■ Directions: Translate this sentence from the comment thread below into Spanish: "Bear in mind that identifiable journey data is only held for 8 weeks; so by now TFL know how many journeys were taken but have no data that can connect those journeys to individuals."

■ Given passage:
= Beginning of Section =

    London City Airport.

  3. Surely most tourists will have a travel card (or oyster and doing multiple trips) so the only thing lost is time not any extra money.

  4. Did they take into account daily capping on Oyster and CPC? Bear in mind that identifiable journey data is only held for 8 weeks; so by now TFL know how many journeys were taken but have no data that can connect those journeys to individuals.

    *declaration: I just spent two and a half years on the Oyster helpdesk.

  5. Reminds me of that Not the Nine O’Clock News sketch where they show a Tube Map with all the main attractions at the ends of underground lines, e.g. Buckingham Palace in Edgware or something similar.

  6. Ian B–I thought your absence might be explained by your having held a job where you’d get the boot should you be found to be on a wicked “far-right” board.

    Biggie–what’s walking from Euston station to HoC 3pm there and 6 pm back like on a Friday ie today? Still safe enough crimewise? It must be 20 years since I was last in London–it was ok then. Got a relative going on the protest- can’t go myself.

  7. Ecksy, I’ve no idea.
= End of Section =
■ The data:
= Beginning of Section =
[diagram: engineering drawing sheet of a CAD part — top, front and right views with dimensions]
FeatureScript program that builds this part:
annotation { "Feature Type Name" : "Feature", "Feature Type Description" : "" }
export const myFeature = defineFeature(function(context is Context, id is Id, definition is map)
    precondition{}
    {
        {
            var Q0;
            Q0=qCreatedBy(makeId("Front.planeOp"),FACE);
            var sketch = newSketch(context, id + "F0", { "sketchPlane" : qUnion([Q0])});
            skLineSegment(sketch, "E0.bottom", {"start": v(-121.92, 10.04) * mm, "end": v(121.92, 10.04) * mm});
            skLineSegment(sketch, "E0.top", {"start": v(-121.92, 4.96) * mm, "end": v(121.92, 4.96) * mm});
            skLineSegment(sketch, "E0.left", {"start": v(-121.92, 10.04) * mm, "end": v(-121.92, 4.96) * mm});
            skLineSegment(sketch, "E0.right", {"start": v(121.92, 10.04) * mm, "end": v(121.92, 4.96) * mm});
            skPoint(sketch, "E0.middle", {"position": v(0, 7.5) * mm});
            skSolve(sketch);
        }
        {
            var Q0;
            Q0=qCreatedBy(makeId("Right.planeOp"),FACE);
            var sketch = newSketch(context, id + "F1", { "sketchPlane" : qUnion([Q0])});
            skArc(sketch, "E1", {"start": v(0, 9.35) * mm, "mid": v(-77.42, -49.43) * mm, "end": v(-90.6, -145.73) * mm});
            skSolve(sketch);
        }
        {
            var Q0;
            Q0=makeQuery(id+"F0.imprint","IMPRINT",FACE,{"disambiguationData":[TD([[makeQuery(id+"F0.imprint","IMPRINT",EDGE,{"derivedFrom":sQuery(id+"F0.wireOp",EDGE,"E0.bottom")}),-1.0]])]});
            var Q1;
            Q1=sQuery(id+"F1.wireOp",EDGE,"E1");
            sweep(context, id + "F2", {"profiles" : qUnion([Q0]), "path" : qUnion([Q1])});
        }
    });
= End of Section =
■ Solution to this task: Tenga en cuenta que los datos identificables de los viajes solo se conservan durante 8 semanas; por lo tanto, a estas alturas TFL sabe cuántos viajes se realizaron, pero no dispone de datos que permitan vincular esos viajes con personas concretas.